ナップとフロナディアの戦術
二手に別れたナップとフロナディアは、リング中央に構えるムチャとトロンの周りをぐるぐると回り始めた。ムチャとトロンは互いに背を預け、二人の攻撃に備える。
「フロナディア様、一気に決めましょう!」
「承知しましたわ!」
走り続けるナップの全身と、フロナディアの剣が光を放つ。
「喜装天涯!!」
「心の刃よ!!」
二人は早くも切り札を切った。ナップの全身には喜の感情術で作られた鎧が、フロナディアの剣には感情術の刃が現れた。
そして二人は寸分のタイミングのズレもなく、ムチャとトロンへと襲いかかる。
感情術を駆使するナップとフロナディアの猛攻は凄まじくもどこか可憐で、まるで高速でワルツを踊っているかのようだ。
ムチャとトロンはリング中央にいながらも一方的に防戦を強いられる。感情術も魔法も使う暇すらない。
「なんだよこの強さ、嘘だろ……!?」
「は、速い……」
実はナップとフロナディアは、コンビネーションの強化のために修業にダンスを取り入れていたのだ。その効果は絶大で、ダンスにより手に入れたコンビネーションは、荒くれ者達の集うケルナ闘技場で未熟な二人が勝利を掴むために一役買っていた。いや、最も重要な要素であったかもしれない。それはトリッキーな戦術を見せるムチャとトロンとは対照的とも言える真っ直ぐなコンビネーションであり、カリンとイワナ夫妻やブレイクシアのような個の絶大な強さとはまた違った強さを発揮する。
「「ぜあぁぁぁぁぁあ!!」」
ナップとフロナディアの力を合わせた一撃により、ムチャとトロンは吹き飛ばされ、リングの端へと転がされた。

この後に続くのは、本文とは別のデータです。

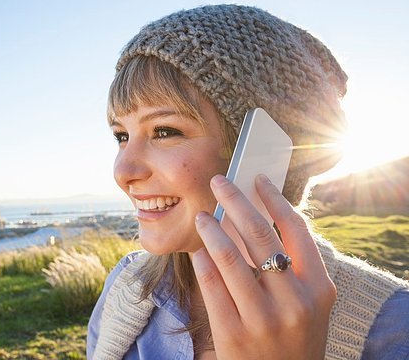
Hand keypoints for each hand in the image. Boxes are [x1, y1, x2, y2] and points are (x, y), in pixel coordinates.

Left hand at [191, 174, 335, 359]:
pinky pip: (211, 285)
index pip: (296, 229)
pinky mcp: (233, 333)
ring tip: (203, 215)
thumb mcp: (307, 303)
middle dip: (236, 200)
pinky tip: (197, 248)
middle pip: (260, 234)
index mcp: (318, 288)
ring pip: (230, 257)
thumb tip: (254, 216)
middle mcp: (294, 301)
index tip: (257, 179)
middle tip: (218, 181)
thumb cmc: (293, 337)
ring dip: (212, 229)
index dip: (274, 198)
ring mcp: (262, 319)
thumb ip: (291, 266)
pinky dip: (202, 261)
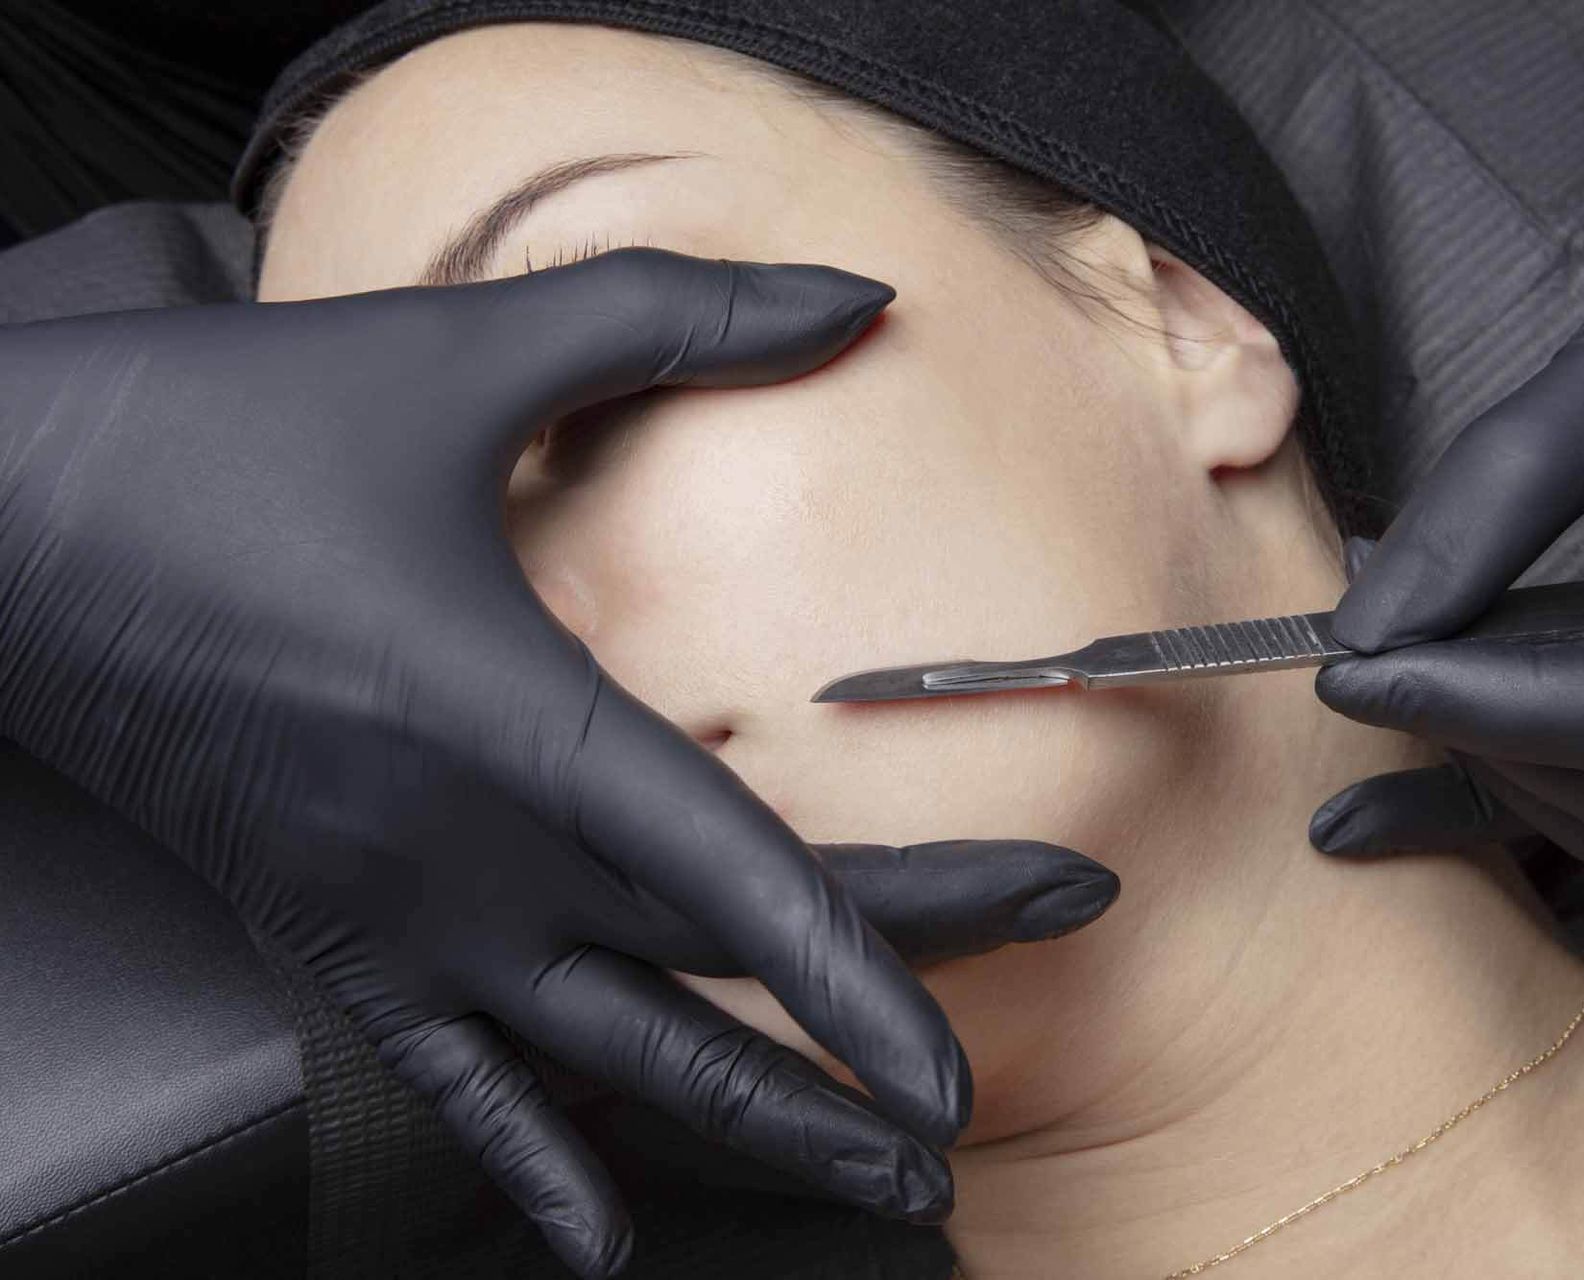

硬いリングに背中を打ち付けたムチャが苦しげに呻き声をあげる。
「ムチャ、大丈夫?」
トロンはムチャが庇ったおかげでダメージは少なかった。しかしその分ムチャのダメージは大きく、これ以上戦闘を続けられるかは微妙な所だ。
「ギブアップする?」
トロンは心配そうにムチャの肩に手をかけた。
すると、ムチャはその手を掴み、何とか起き上がる。
そして言った。
「まだだ、まだやれる……」
二人を目掛けて、ナップとフロナディアが迫ってきている。
「トロン、あれをやるぞ」
「あれって……アレやるの?」
「あぁ、合体だ!!」
それを聞いてトロンは一瞬戸惑う。
しかし悩んでいる暇は無い。トロンは覚悟を決めて頷いた。